- **Stated task**: Update every line of the records below, replacing "catalogue" with "catalog" wherever it appears and keeping everything else the same.
## begin Data provided
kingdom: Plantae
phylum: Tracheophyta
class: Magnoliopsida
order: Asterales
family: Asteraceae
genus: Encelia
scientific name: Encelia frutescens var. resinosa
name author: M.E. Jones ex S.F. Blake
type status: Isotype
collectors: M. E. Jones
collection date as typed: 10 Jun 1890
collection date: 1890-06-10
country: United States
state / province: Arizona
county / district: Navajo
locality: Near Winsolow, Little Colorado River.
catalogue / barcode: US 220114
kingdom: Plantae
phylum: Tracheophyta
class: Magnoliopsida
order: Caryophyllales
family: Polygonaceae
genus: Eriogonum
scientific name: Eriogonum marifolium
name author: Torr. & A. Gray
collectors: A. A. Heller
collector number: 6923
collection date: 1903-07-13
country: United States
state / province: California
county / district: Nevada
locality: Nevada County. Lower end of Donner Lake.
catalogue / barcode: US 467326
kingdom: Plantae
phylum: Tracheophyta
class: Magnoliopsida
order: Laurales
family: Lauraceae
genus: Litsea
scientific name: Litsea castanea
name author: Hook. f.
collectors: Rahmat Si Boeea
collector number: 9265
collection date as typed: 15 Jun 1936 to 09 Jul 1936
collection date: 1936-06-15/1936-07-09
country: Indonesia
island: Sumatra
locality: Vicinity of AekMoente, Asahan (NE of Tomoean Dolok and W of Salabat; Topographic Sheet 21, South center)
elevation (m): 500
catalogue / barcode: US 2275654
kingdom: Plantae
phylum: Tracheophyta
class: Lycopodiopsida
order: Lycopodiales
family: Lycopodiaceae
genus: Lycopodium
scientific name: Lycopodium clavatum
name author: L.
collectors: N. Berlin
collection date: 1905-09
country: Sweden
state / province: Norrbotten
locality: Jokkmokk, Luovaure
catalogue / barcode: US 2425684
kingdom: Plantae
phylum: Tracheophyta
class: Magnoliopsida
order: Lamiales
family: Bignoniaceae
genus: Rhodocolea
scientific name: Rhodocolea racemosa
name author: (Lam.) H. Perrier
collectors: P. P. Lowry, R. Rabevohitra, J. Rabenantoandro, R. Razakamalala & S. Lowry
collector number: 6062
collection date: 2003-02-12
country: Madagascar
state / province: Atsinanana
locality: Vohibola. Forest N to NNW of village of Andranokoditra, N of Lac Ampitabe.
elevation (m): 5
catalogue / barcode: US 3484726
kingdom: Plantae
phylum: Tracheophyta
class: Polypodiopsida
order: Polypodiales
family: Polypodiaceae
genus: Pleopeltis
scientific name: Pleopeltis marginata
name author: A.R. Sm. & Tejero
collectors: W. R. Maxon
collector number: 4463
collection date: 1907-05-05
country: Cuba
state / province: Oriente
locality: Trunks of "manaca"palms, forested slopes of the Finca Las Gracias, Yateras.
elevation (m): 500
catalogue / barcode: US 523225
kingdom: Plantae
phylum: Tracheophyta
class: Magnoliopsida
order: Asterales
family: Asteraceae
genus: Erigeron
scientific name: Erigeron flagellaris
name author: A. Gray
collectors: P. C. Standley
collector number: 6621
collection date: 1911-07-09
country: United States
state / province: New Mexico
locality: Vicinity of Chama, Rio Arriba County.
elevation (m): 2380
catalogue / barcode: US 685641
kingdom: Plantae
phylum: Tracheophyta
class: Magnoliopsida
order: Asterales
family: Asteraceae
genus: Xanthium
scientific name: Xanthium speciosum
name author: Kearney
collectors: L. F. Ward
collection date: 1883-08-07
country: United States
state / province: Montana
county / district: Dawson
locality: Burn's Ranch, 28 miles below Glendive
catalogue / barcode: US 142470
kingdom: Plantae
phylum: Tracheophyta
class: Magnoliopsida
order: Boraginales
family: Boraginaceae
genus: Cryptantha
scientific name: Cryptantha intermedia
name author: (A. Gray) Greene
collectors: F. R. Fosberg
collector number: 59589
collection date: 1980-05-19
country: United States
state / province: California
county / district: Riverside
## end Data provided
- **Complete answer**:
kingdom: Plantae
phylum: Tracheophyta
class: Magnoliopsida
order: Asterales
family: Asteraceae
genus: Encelia
scientific name: Encelia frutescens var. resinosa
name author: M.E. Jones ex S.F. Blake
type status: Isotype
collectors: M. E. Jones
collection date as typed: 10 Jun 1890
collection date: 1890-06-10
country: United States
state / province: Arizona
county / district: Navajo
locality: Near Winsolow, Little Colorado River.
catalog / barcode: US 220114
kingdom: Plantae
phylum: Tracheophyta
class: Magnoliopsida
order: Caryophyllales
family: Polygonaceae
genus: Eriogonum
scientific name: Eriogonum marifolium
name author: Torr. & A. Gray
collectors: A. A. Heller
collector number: 6923
collection date: 1903-07-13
country: United States
state / province: California
county / district: Nevada
locality: Nevada County. Lower end of Donner Lake.
catalog / barcode: US 467326
kingdom: Plantae
phylum: Tracheophyta
class: Magnoliopsida
order: Laurales
family: Lauraceae
genus: Litsea
scientific name: Litsea castanea
name author: Hook. f.
collectors: Rahmat Si Boeea
collector number: 9265
collection date as typed: 15 Jun 1936 to 09 Jul 1936
collection date: 1936-06-15/1936-07-09
country: Indonesia
island: Sumatra
locality: Vicinity of AekMoente, Asahan (NE of Tomoean Dolok and W of Salabat; Topographic Sheet 21, South center)
elevation (m): 500
catalog / barcode: US 2275654
kingdom: Plantae
phylum: Tracheophyta
class: Lycopodiopsida
order: Lycopodiales
family: Lycopodiaceae
genus: Lycopodium
scientific name: Lycopodium clavatum
name author: L.
collectors: N. Berlin
collection date: 1905-09
country: Sweden
state / province: Norrbotten
locality: Jokkmokk, Luovaure
catalog / barcode: US 2425684
kingdom: Plantae
phylum: Tracheophyta
class: Magnoliopsida
order: Lamiales
family: Bignoniaceae
genus: Rhodocolea
scientific name: Rhodocolea racemosa
name author: (Lam.) H. Perrier
collectors: P. P. Lowry, R. Rabevohitra, J. Rabenantoandro, R. Razakamalala & S. Lowry
collector number: 6062
collection date: 2003-02-12
country: Madagascar
state / province: Atsinanana
locality: Vohibola. Forest N to NNW of village of Andranokoditra, N of Lac Ampitabe.
elevation (m): 5
catalog / barcode: US 3484726
kingdom: Plantae
phylum: Tracheophyta
class: Polypodiopsida
order: Polypodiales
family: Polypodiaceae
genus: Pleopeltis
scientific name: Pleopeltis marginata
name author: A.R. Sm. & Tejero
collectors: W. R. Maxon
collector number: 4463
collection date: 1907-05-05
country: Cuba
state / province: Oriente
locality: Trunks of "manaca"palms, forested slopes of the Finca Las Gracias, Yateras.
elevation (m): 500
catalog / barcode: US 523225
kingdom: Plantae
phylum: Tracheophyta
class: Magnoliopsida
order: Asterales
family: Asteraceae
genus: Erigeron
scientific name: Erigeron flagellaris
name author: A. Gray
collectors: P. C. Standley
collector number: 6621
collection date: 1911-07-09
country: United States
state / province: New Mexico
locality: Vicinity of Chama, Rio Arriba County.
elevation (m): 2380
catalog / barcode: US 685641
kingdom: Plantae
phylum: Tracheophyta
class: Magnoliopsida
order: Asterales
family: Asteraceae
genus: Xanthium
scientific name: Xanthium speciosum
name author: Kearney
collectors: L. F. Ward
collection date: 1883-08-07
country: United States
state / province: Montana
county / district: Dawson
locality: Burn's Ranch, 28 miles below Glendive
catalog / barcode: US 142470
kingdom: Plantae
phylum: Tracheophyta
class: Magnoliopsida
order: Boraginales
family: Boraginaceae
genus: Cryptantha
scientific name: Cryptantha intermedia
name author: (A. Gray) Greene
collectors: F. R. Fosberg
collector number: 59589
collection date: 1980-05-19
country: United States
state / province: California
county / district: Riverside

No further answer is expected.